Your answer should consist of the lines below that hold the word "centimetres".

Saved entries
•••

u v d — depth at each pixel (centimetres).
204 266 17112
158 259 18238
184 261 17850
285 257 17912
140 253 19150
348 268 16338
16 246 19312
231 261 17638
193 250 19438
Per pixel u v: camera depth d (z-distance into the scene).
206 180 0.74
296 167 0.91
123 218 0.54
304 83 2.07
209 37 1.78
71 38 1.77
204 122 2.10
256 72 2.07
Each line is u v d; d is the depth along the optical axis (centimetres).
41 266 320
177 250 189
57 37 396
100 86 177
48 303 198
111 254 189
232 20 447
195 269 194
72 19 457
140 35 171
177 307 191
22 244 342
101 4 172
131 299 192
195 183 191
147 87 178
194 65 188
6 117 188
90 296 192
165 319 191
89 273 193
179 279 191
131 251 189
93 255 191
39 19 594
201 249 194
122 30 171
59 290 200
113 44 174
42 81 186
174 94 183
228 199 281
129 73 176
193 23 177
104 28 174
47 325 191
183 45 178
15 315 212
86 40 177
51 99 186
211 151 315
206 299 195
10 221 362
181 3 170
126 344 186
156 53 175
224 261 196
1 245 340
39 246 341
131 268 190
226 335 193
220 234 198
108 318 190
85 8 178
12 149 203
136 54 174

•••

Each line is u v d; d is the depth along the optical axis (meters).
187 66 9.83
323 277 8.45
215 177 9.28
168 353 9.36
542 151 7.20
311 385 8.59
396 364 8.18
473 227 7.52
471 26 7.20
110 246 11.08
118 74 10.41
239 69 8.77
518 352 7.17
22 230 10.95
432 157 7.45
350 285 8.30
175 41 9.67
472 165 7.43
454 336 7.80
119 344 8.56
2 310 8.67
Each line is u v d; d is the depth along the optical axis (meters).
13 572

•••

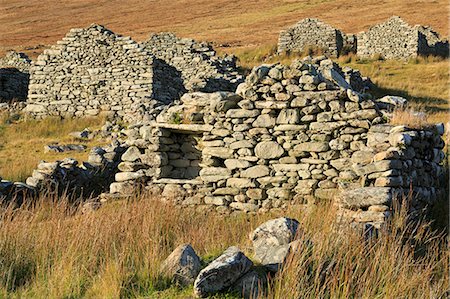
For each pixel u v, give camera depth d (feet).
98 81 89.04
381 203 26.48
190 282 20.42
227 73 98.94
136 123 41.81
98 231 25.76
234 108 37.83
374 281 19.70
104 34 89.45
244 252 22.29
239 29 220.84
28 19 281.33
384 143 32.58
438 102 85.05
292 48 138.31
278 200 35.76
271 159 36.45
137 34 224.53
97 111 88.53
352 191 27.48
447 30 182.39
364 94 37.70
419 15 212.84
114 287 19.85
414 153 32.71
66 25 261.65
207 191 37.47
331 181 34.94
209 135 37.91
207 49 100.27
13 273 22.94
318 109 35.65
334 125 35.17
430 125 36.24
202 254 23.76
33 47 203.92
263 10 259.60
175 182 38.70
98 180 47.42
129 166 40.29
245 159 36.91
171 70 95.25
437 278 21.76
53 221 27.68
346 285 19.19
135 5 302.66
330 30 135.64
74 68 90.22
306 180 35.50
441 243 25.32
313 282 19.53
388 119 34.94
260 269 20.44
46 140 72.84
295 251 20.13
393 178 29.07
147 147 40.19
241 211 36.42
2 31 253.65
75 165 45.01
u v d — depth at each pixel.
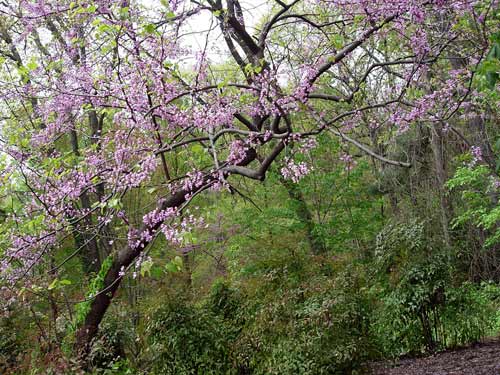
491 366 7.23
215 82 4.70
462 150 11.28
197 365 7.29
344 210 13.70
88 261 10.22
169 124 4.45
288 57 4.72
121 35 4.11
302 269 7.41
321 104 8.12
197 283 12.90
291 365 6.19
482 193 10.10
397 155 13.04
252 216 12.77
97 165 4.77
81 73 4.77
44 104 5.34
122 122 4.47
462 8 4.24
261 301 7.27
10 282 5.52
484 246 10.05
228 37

•••

SOLUTION
u v d — depth at each pixel (centimetres).
Each line is u v d; d is the depth along the optical axis (centimetres).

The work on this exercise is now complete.